▶ [What is required]: Repeat the listing that follows character for character, omitting images.

++++ Input data

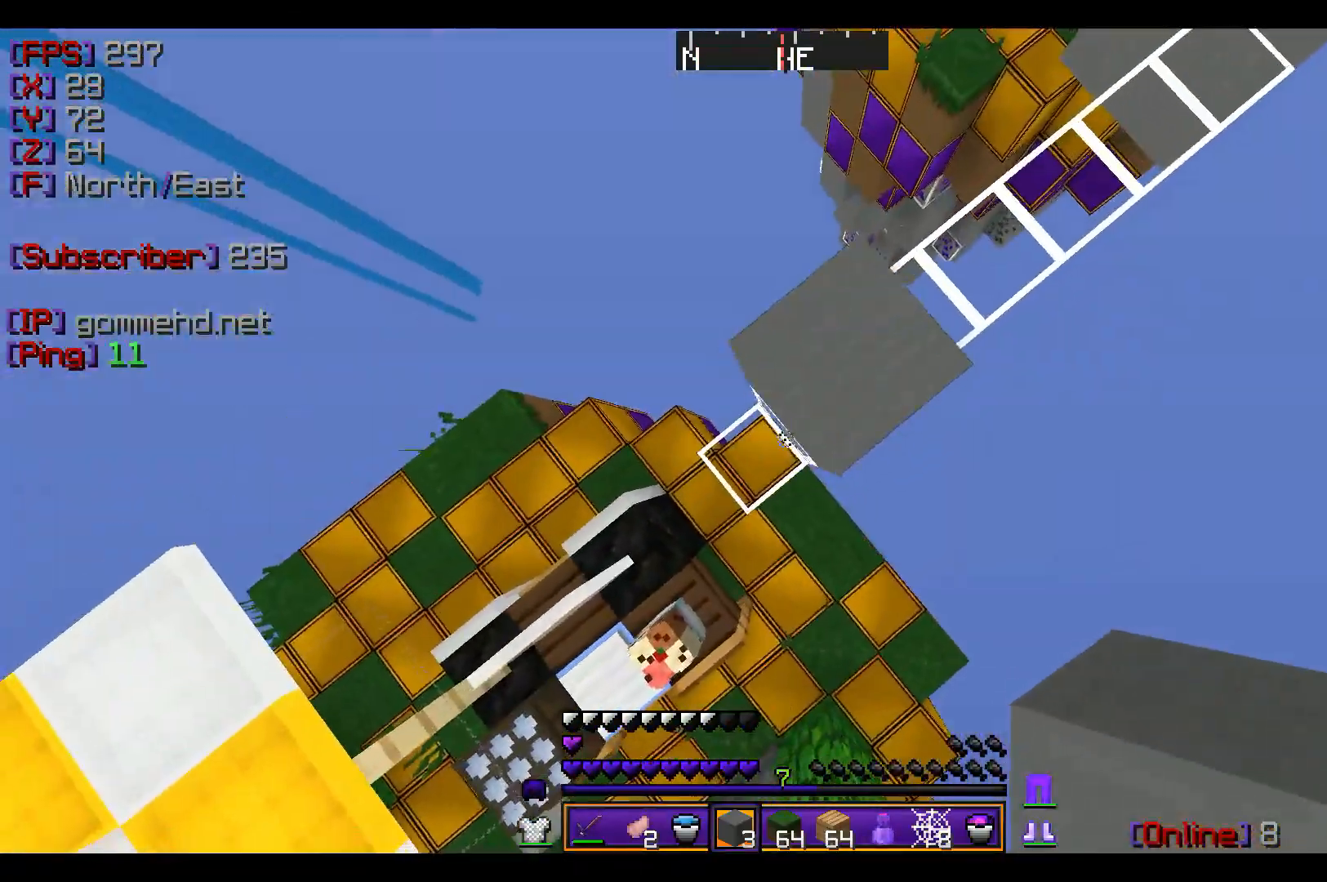
{"keys": ["d", "w"], "mouse": ["right"], "events": [[200, "mouse_right", "down"], [234, "mouse_right", "up"], [267, "mouse_right", "down"], [267, "s", "up"], [300, "a", "up"], [334, "d", "down"], [401, "mouse_right", "up"], [467, "mouse_right", "down"], [467, "w", "down"]]}
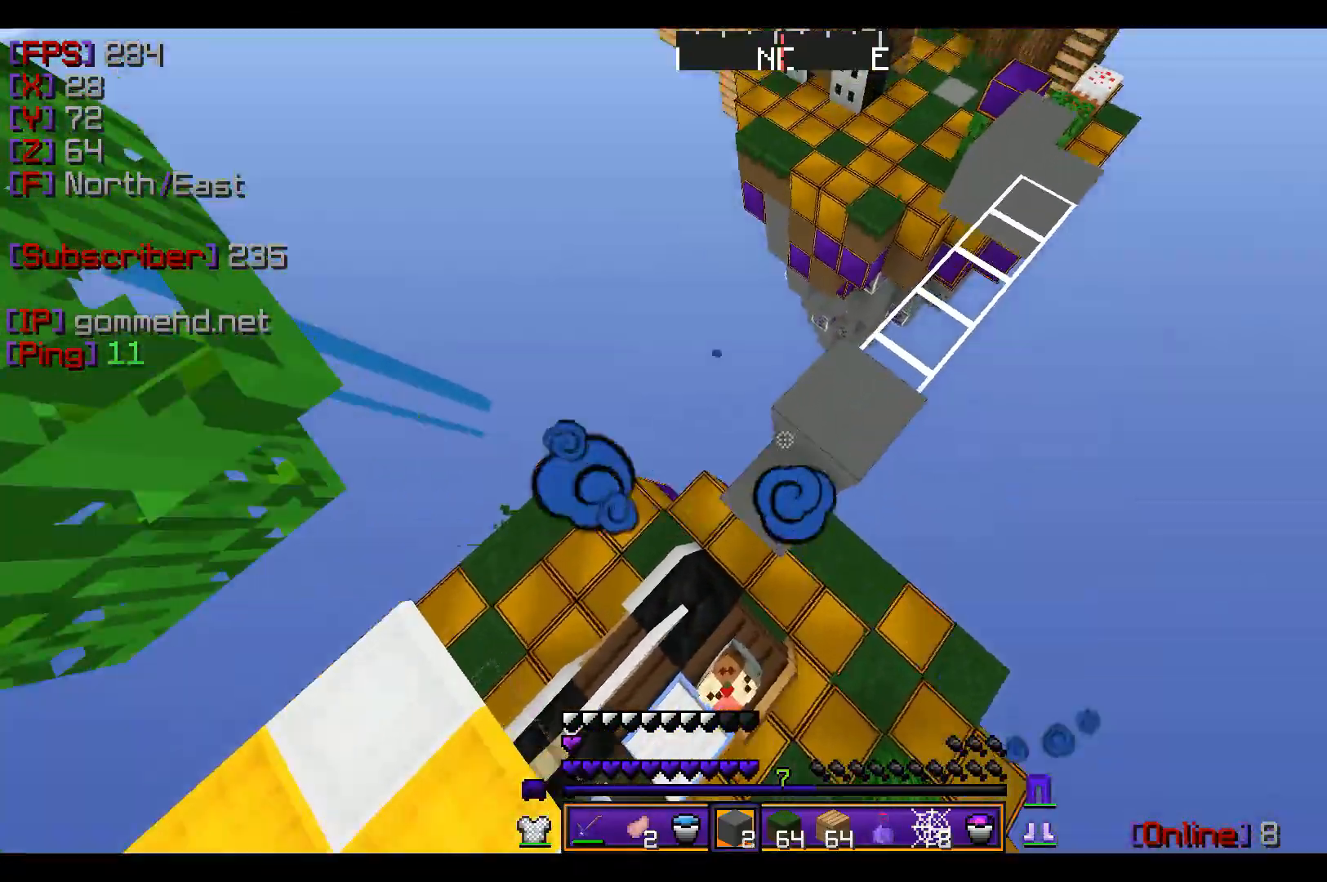
{"keys": [], "mouse": [], "events": [[100, "mouse_right", "up"], [133, "mouse_right", "down"], [166, "d", "up"], [166, "mouse_right", "up"], [200, "mouse_right", "down"], [267, "mouse_right", "up"], [300, "w", "up"]]}
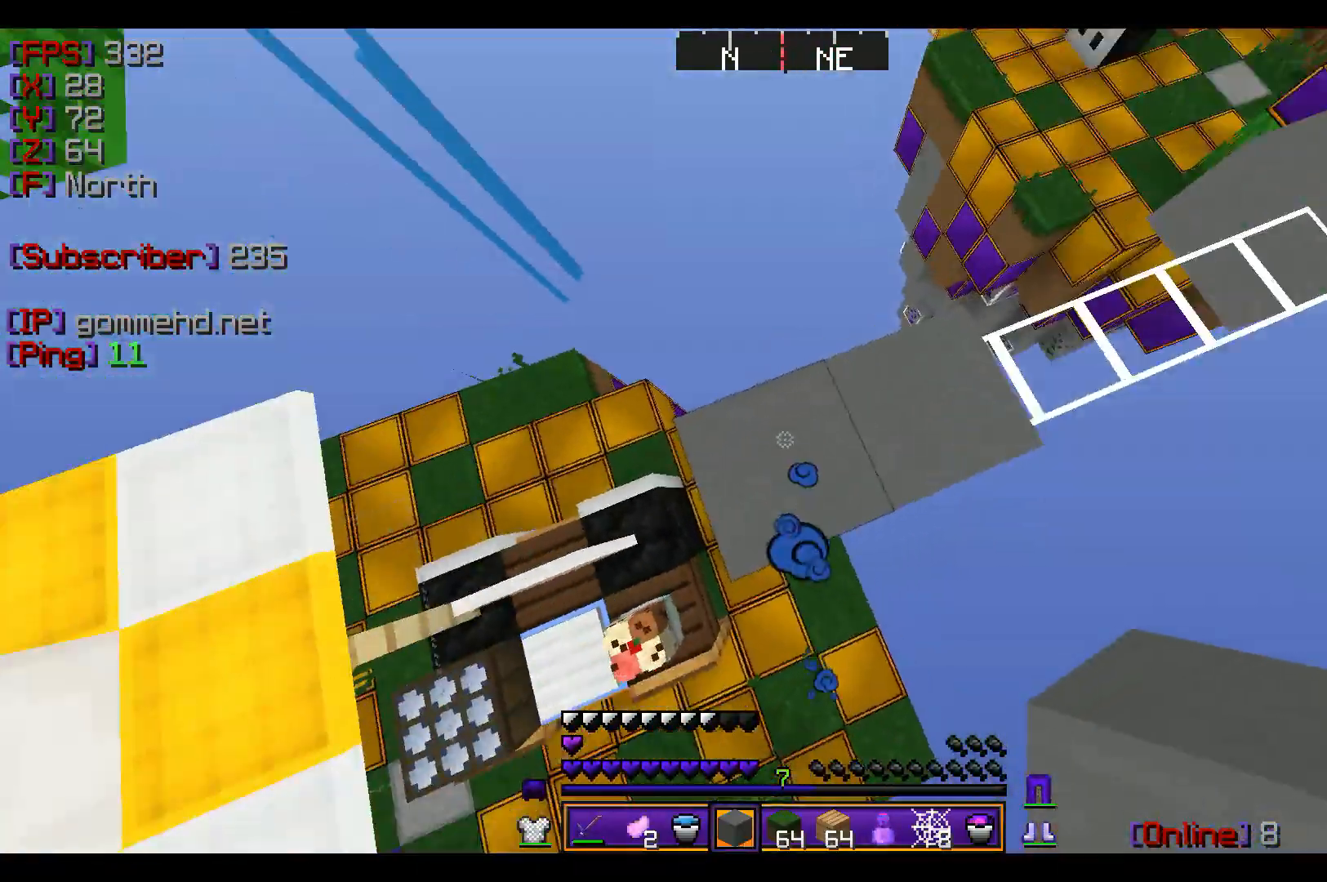
{"keys": [], "mouse": [], "events": []}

++++++++

▶ [Result of this task]:
{"keys": ["d", "w"], "mouse": ["right"], "events": [[200, "mouse_right", "down"], [234, "mouse_right", "up"], [267, "mouse_right", "down"], [267, "s", "up"], [300, "a", "up"], [334, "d", "down"], [401, "mouse_right", "up"], [467, "mouse_right", "down"], [467, "w", "down"]]}
{"keys": [], "mouse": [], "events": [[100, "mouse_right", "up"], [133, "mouse_right", "down"], [166, "d", "up"], [166, "mouse_right", "up"], [200, "mouse_right", "down"], [267, "mouse_right", "up"], [300, "w", "up"]]}
{"keys": [], "mouse": [], "events": []}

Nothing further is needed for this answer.